Ministro André Mendonça defende definição jurídica para conteúdos manipulados por inteligência artificial e determina remoção de vídeo envolvendo Flávio Bolsonaro
O ministro André Mendonça, do Tribunal Superior Eleitoral (TSE), propôs nesta terça-feira (25) uma tese jurídica para orientar os julgamentos de casos envolvendo o uso ilegal de deep fakes nas redes sociais durante a campanha eleitoral de 2026.
As deep fakes são conteúdos produzidos ou manipulados digitalmente para criar uma falsa representação de uma pessoa, situação ou acontecimento. A divulgação desse tipo de material com finalidade de prejudicar candidatos é proibida pela Justiça Eleitoral.

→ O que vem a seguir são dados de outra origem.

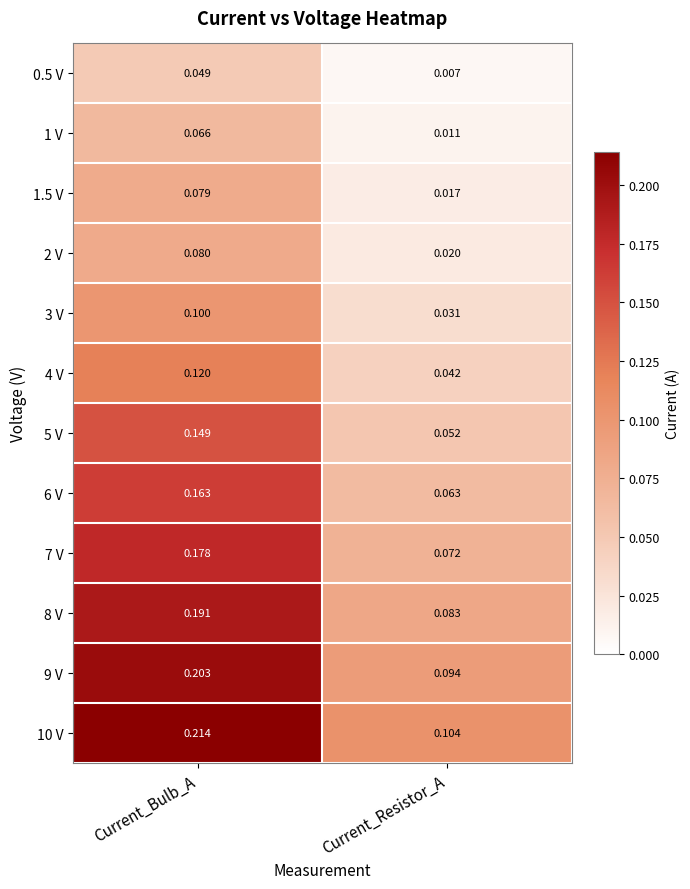

Between Current_Bulb_A and Current_Resistor_A, which series saw the biggest shift?

10 V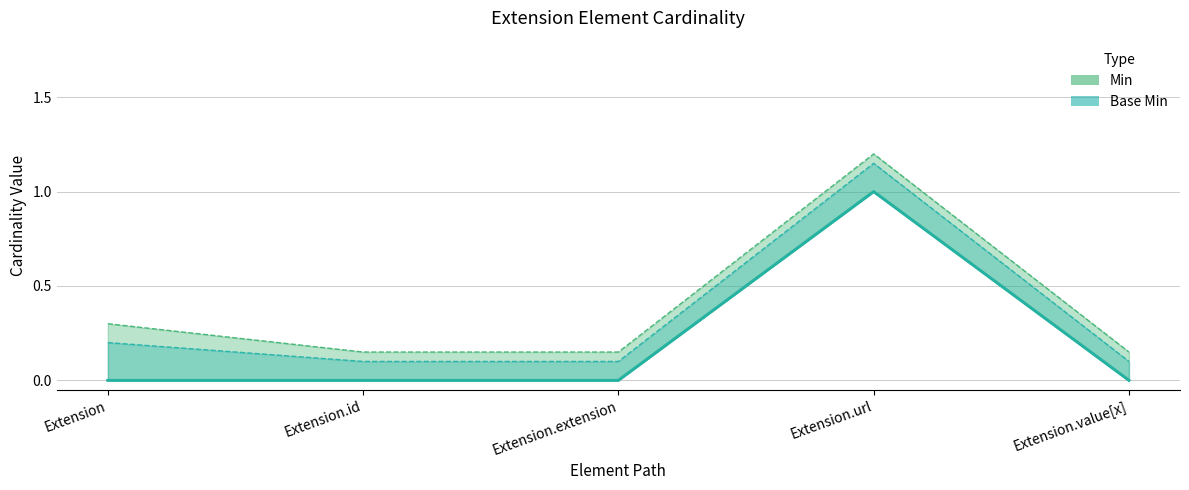

What is the difference between the Min values at Extension.value[x] and Extension.url?

1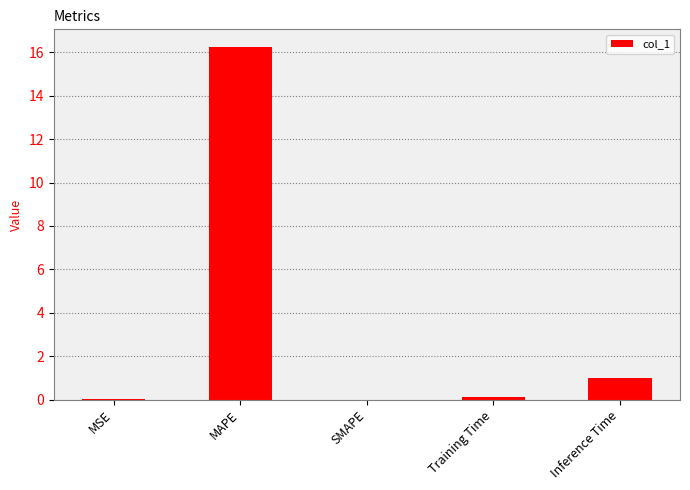

Is it true that the value at Inference Time is 1.0?

True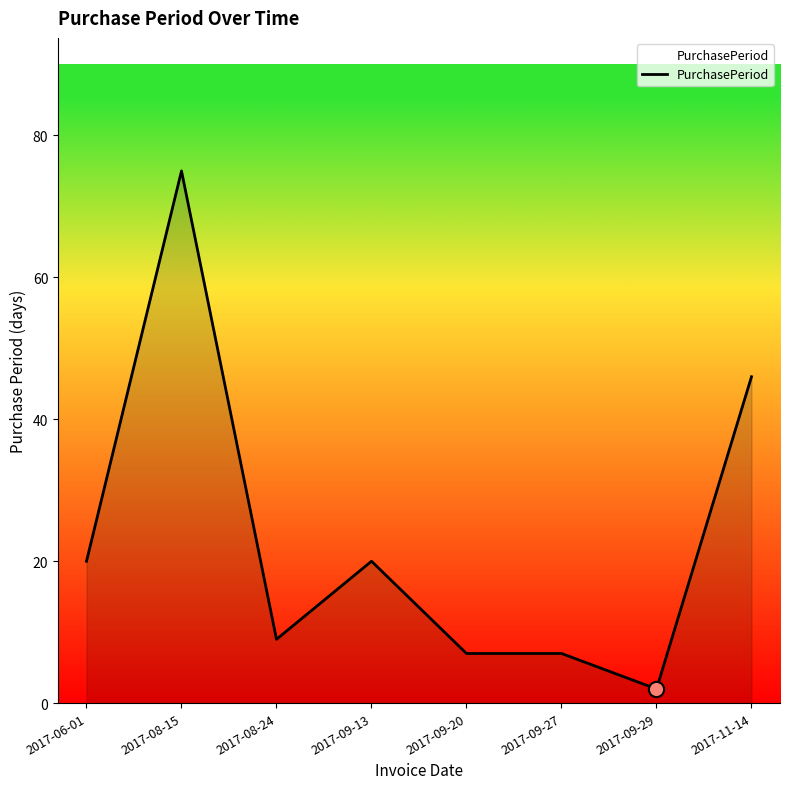

Which has a higher value, 2017-09-13 or 2017-11-14?

2017-11-14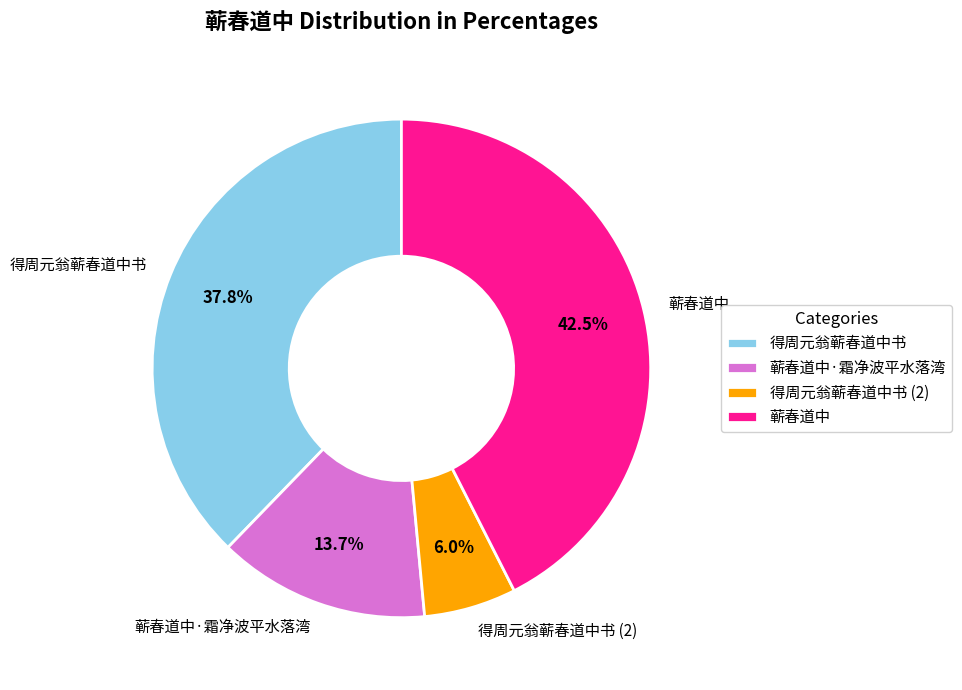

To the nearest percent, what portion does 得周元翁蕲春道中书 represent?

38%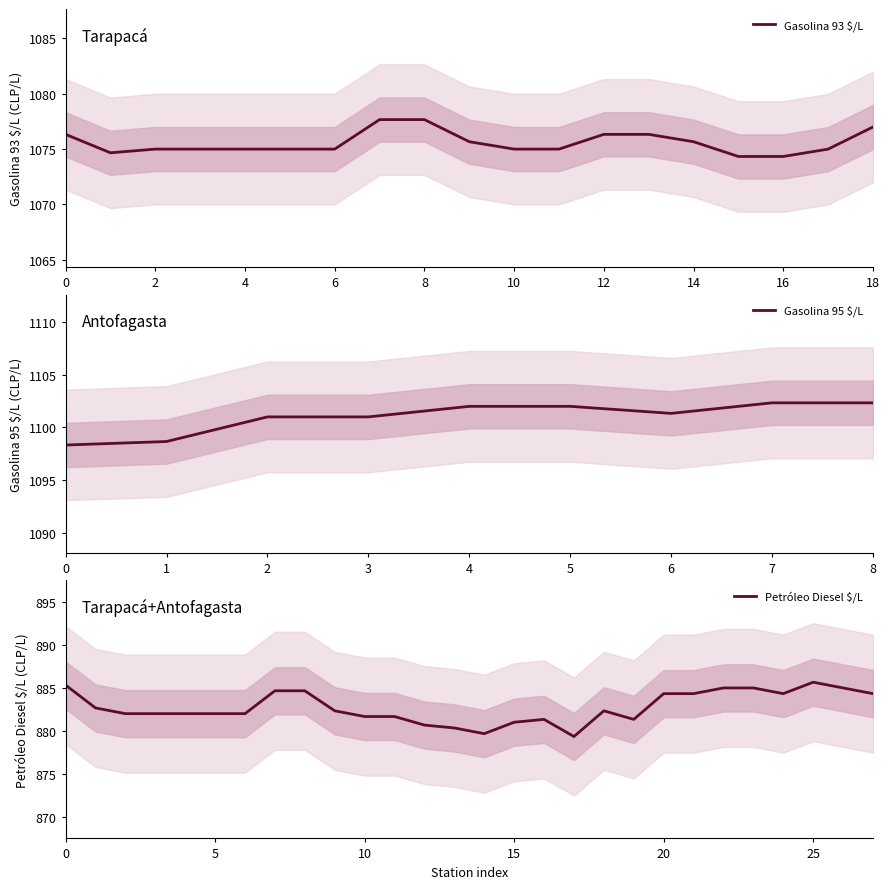

Which series changed the most between 08 and 27?

Gasolina 95 $/L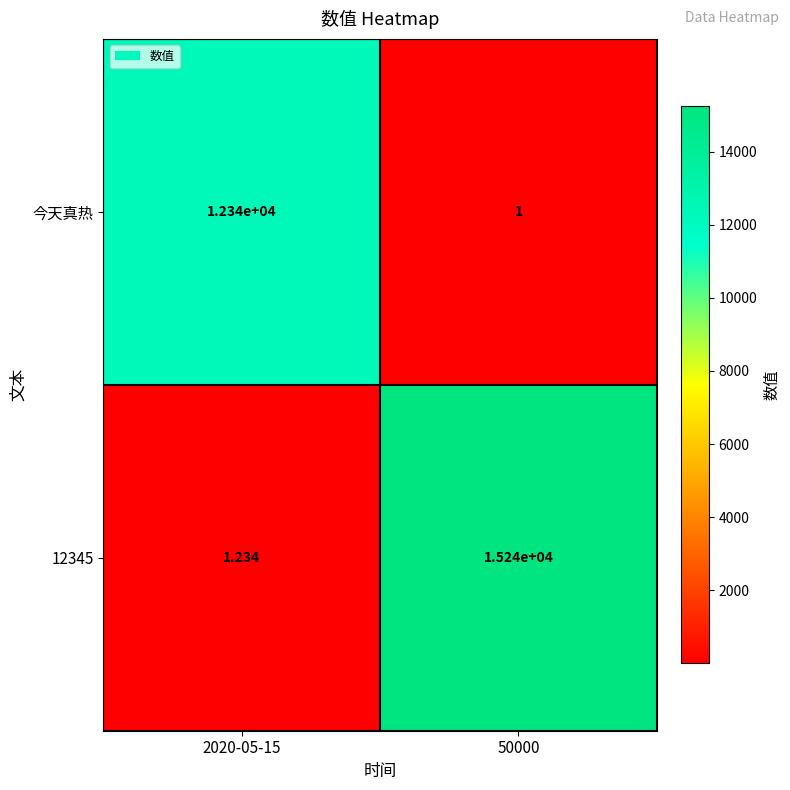

Is the value of 今天真热 at 2020-05-15 greater than the value of 12345 at 2020-05-15?

Yes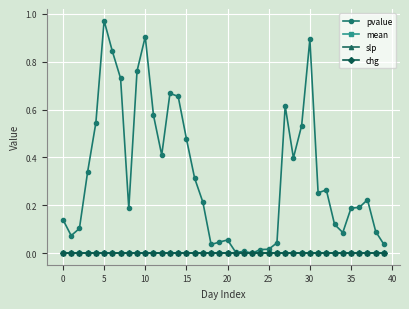

Is this an area chart (filled region under the line)?

No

Para Mendonça, é necessário estabelecer uma distinção entre conteúdos sintéticos produzidos por inteligência artificial, que seguem regras específicas definidas pelo TSE, e os casos classificados como deep fake. Segundo o ministro, a diferenciação é importante para garantir maior segurança jurídica nas decisões da Corte.
Na tese apresentada, Mendonça propôs considerar deep fake o conteúdo sintético de áudio, vídeo ou a combinação dos dois que, por meio da criação, substituição ou alteração digital de imagem ou voz, apresente um nível de realismo capaz de levar o público a acreditar que determinada manifestação, comportamento, fato ou circunstância é autêntico.
A proposta foi apresentada em uma decisão que determinou a remoção de um vídeo com imagens do candidato à Presidência da República Flávio Bolsonaro (PL). A campanha do candidato alegou que as cenas eram falsas e haviam sido produzidas por inteligência artificial.
Ao analisar o caso, Mendonça entendeu que a suspensão do conteúdo era necessária porque o material não apresentava registros reais de Flávio Bolsonaro.
TSE discute combate às deep fakes
Na semana passada, os ministros do TSE começaram a discutir medidas para combater o uso de deep fakes durante a campanha eleitoral. A reunião foi convocada pelo presidente da Corte, ministro Kassio Nunes Marques, com o objetivo de estabelecer critérios para a atuação do tribunal diante desse tipo de conteúdo.
O encontro ocorreu a portas fechadas e não houve declarações oficiais após a reunião. A expectativa é que as discussões sejam transformadas em parâmetros para os julgamentos dos primeiros processos envolvendo deep fakes nas eleições deste ano.
Regras para uso de inteligência artificial
Em março, o TSE aprovou regras para regulamentar o uso de inteligência artificial nas eleições gerais de outubro. As normas devem ser observadas por candidatos e partidos.
Entre as medidas, os ministros proibiram que provedores de ferramentas de inteligência artificial, mesmo quando solicitados pelos usuários, indiquem candidatos ou façam sugestões sobre em quem votar. A medida busca evitar que algoritmos interfiram na liberdade de escolha dos eleitores.
A Corte também estabeleceu medidas para combater a misoginia digital. Entre elas está a proibição de publicações que utilizem montagens envolvendo candidatas, além de imagens e vídeos com nudez ou pornografia.
O TSE reafirmou ainda que provedores de internet podem ser responsabilizados pela Justiça caso não removam perfis falsos e conteúdos considerados ilegais publicados por seus usuários.
Com o avanço das ferramentas de inteligência artificial e a proximidade das eleições, a definição de critérios para identificar deep fakes passa a ser uma das preocupações da Justiça Eleitoral. A proposta de Mendonça busca estabelecer parâmetros objetivos para diferenciar manipulações digitais capazes de induzir o eleitor ao erro de outros conteúdos produzidos por IA que estejam dentro das regras eleitorais.